The bright note about the archaeological finds from the tomb were the three books Alana had managed to save. One was Henry Lafayette’s Bible, which he’d left with his mentor, and another was Suleiman Al-Jama’s personal Koran. The third was a detailed treatise on ways the two great religions could and should coexist if all of the faithful were strong enough to live up to the moral standards set down in the sacred texts. The writing had already been authenticated, and while some of the diehards called it a forgery and a Western trick, others—many, many others—were heeding the Imam turned pirate turned peacenik’s words.

No one kidded themselves, least of all Juan Cabrillo, that terrorism was about to end, but he was optimistic that it was on the wane. He’d have no problem with that, even if it meant that the Oregonwould head for the breaker’s yard and he would light out for a tropical retirement.

Everyone followed Hali as he was wheeled into the ship except for Max and Juan. They lingered over the fantail next to the Iranian flag their ship sported. Water churned in the big freighter’s wake as she started to get under way again.

Max took out his pipe and jammed it between his teeth. The fantail was too windy and exposed to light it. “Couple pieces of good news for you. A team of NATO commandoes raided the new base Ghami’s people were building in the Sudan. With their leader imprisoned, they put up only token resistance. Not so, however, the ones still in Libya. The last of them tried to storm the prison where he’s being held.”

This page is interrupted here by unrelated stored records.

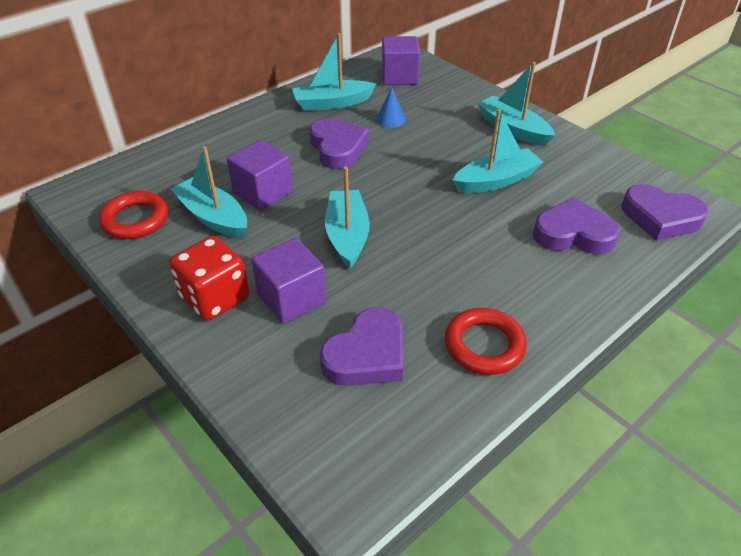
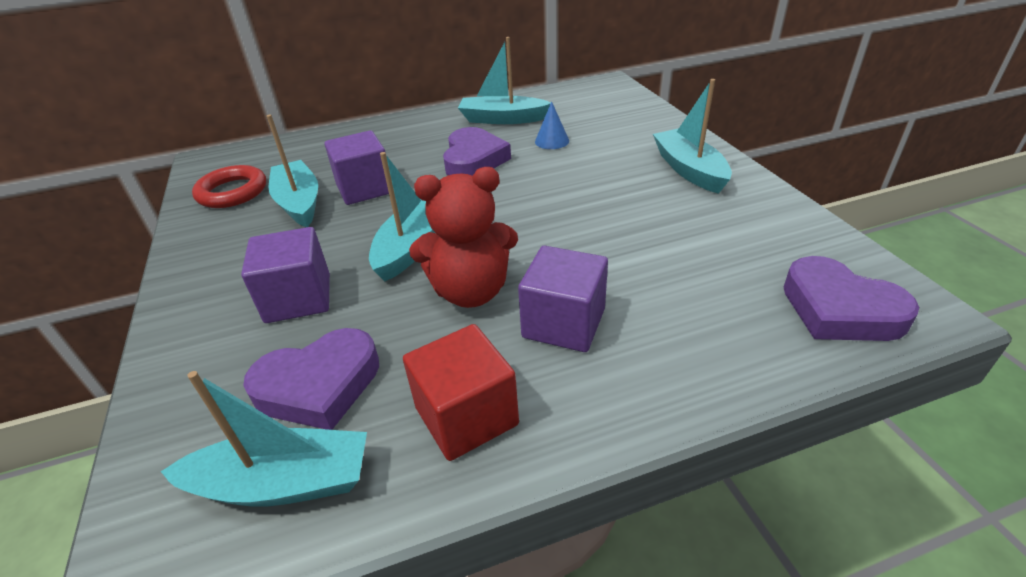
camera: 25 degrees right, 5 degrees down
(215, 298) = (228, 279): red dice -> none
(399, 77) = (592, 104): purple cube -> purple cube (563, 323)
(422, 260) = (471, 291): none -> red teddy bear
(484, 345) = (466, 416): red ring -> red cube
(496, 181) = (628, 221): turquoise boat -> turquoise boat (283, 483)
(573, 234) = (689, 303): purple heart -> none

“And . . .” Juan prompted.

“Shot dead, to a man. A single guard was killed by a suicide blast when he tried to take one of them prisoner. Oh, hey,” Max exclaimed, suddenly remembering something, “I read your final report this morning about this whole fur ball. Question for you.”

“Shoot.”

“On the Sidra, when you went back after the Secretary told you not to shoot Ghami’s bodyguard . . .”

“Mansour.”

“Right, him. You wrote you kneecapped him. Is that true?”

“Absolutely,” Juan said without taking his eyes off the horizon. “Marquis of Queensbury rules, remember? Those are the restrictions we’ve placed on ourselves. Come to think of it, actually, I could have been a little more detailed in the report. I didn’t mention that Mansour was bent over one of his men trying to get his weapon in such a way that his head was on the other side of the knee I blew out. I don’t believe the good Marquis ever said anything about bullets overpenetrating.”

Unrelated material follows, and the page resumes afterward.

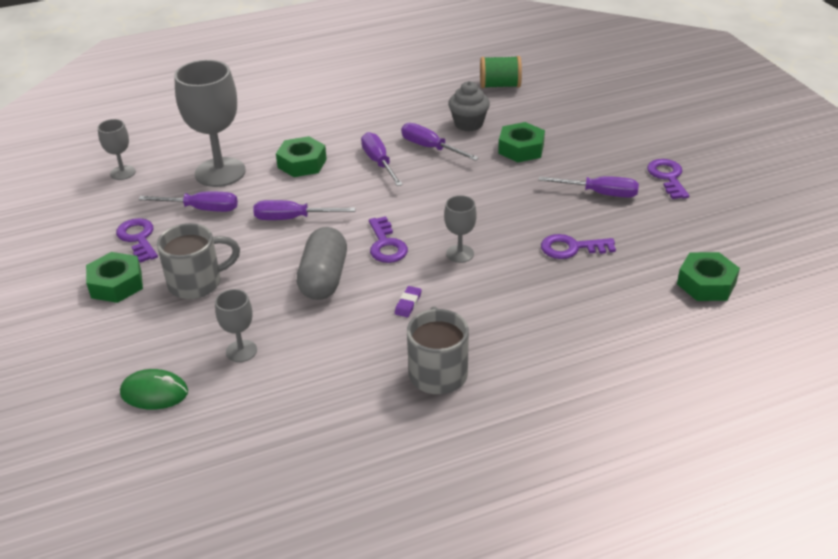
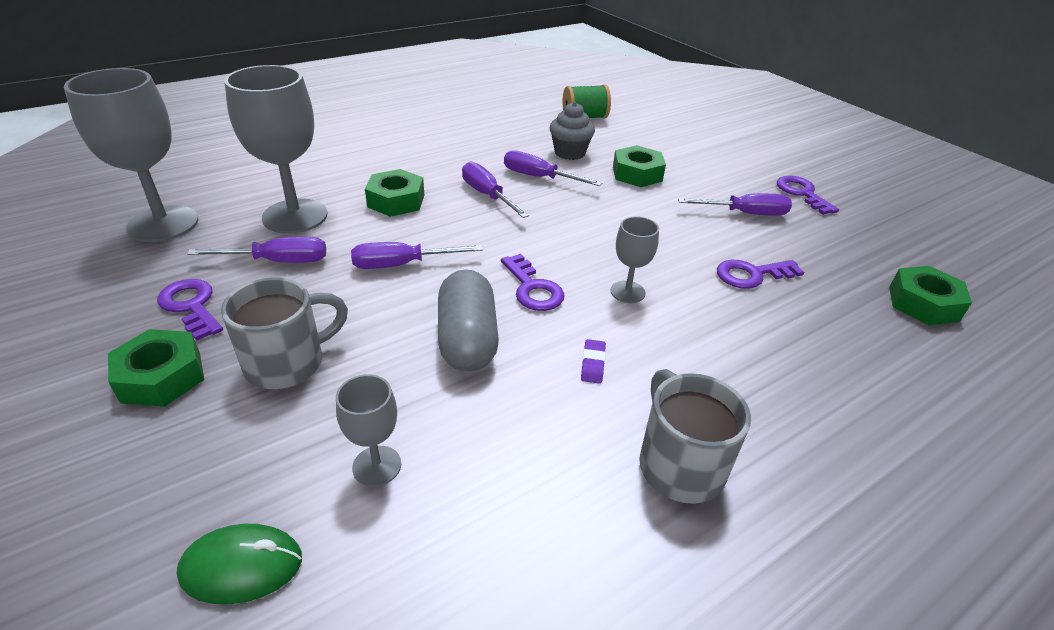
camera: 15 degrees left, 0 degrees up
(123, 173) = (163, 224): grey goblet -> grey goblet, size x2.03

Max chuckled. “I think that’s true. Say, what was it Hux told you just before Hali arrived?”

“I’m not sure if you want to know.” There was an odd undercurrent in Juan’s voice. “I’m still trying to get my mind around it.”

“Go ahead, I can take it,” Max said in a way to lighten the suddenly somber mood.

“She managed to analyze the fluid that leaked out of the jewel. It was pretty degraded, and there was only a minute amount, so she can’t verify her findings. Her official report states ‘inconclusive.’ ”

“But . . . ?”

“It was human blood.”

“Could be anybody’s. Al-Jama might’ve made that jewel himself and used his own.”

“Carbon dating puts the sample between fifty b.c. and eighty a.d. The real kicker is, she only found female DNA.”

“It’s a woman’s blood?”

“No, the chromosomes proved the blood came from a man, only he had one hundred percent mitochondrial DNA, even outside the mitochondria, and please don’t ask me to explain. Hux tried and just gave me a headache. Bottom line is, the mitochondrial DNA is only passed on to us through our mothers.”

Max felt a chill despite the balmy weather. “What does it mean?”

“It means that the mother of whoever that blood belonged to provided all his DNA. One hundred percent. The father made zero contribution. It was almost as if he didn’t exist.”

“What are you saying?”

“Her words were something like if she were to imagine the blood work of a person who was of virgin birth, what we found was it.”

“Jesus.”

Max said it as a blasphemous expression of awe, but Juan responded to his comment anyway. “Apparently.”